Using the entries below, write out the line with "14: (545, 121)", the line with "19: (543, 71)", and every line in between, exactly as each is written.

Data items
== == ==

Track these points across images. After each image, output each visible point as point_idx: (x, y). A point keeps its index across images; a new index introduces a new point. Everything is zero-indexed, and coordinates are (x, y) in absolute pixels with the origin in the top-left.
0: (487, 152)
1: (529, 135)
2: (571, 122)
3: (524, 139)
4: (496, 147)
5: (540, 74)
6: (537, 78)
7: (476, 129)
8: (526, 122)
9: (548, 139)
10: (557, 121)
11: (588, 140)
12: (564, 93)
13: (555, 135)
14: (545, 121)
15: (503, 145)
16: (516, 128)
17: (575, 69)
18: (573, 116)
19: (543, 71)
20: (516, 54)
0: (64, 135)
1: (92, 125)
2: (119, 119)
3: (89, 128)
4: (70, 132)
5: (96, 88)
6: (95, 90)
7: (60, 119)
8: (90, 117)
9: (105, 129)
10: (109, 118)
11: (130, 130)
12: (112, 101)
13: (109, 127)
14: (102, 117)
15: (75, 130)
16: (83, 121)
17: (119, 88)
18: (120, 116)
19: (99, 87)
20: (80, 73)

== == ==

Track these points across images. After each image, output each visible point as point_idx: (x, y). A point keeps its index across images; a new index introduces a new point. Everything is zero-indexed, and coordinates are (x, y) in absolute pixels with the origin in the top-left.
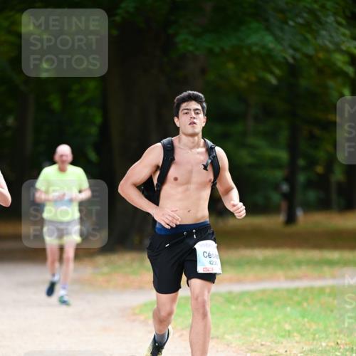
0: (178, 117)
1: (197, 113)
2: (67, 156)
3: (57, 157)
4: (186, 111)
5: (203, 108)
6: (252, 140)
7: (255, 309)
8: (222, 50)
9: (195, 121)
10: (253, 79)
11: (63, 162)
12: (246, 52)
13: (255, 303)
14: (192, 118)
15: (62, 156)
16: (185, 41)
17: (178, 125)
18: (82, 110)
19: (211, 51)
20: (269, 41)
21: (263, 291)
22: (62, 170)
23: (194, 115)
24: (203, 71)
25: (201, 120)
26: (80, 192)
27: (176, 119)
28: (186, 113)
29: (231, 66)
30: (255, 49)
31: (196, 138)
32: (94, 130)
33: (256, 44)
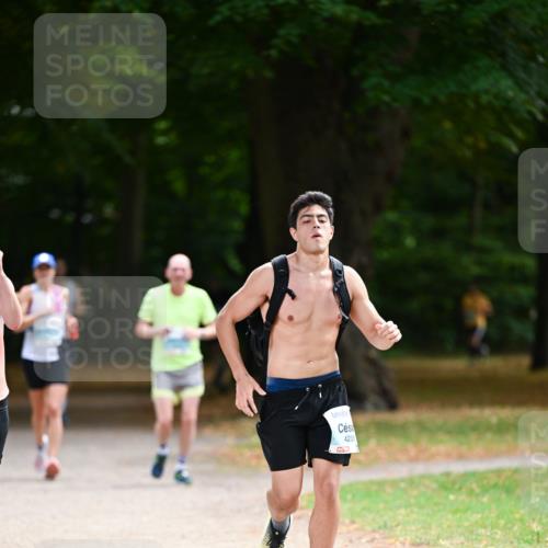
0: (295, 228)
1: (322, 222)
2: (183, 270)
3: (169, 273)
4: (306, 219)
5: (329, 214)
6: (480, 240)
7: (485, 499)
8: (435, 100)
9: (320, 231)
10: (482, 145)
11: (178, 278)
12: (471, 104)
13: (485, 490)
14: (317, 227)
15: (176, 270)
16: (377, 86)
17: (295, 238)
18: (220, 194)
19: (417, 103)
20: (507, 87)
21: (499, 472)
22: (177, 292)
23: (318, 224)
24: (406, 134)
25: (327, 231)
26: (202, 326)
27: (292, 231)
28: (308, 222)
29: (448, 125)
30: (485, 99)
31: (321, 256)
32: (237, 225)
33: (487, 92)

== == ==

### [Response below]
14: (545, 121)
15: (503, 145)
16: (516, 128)
17: (575, 69)
18: (573, 116)
19: (543, 71)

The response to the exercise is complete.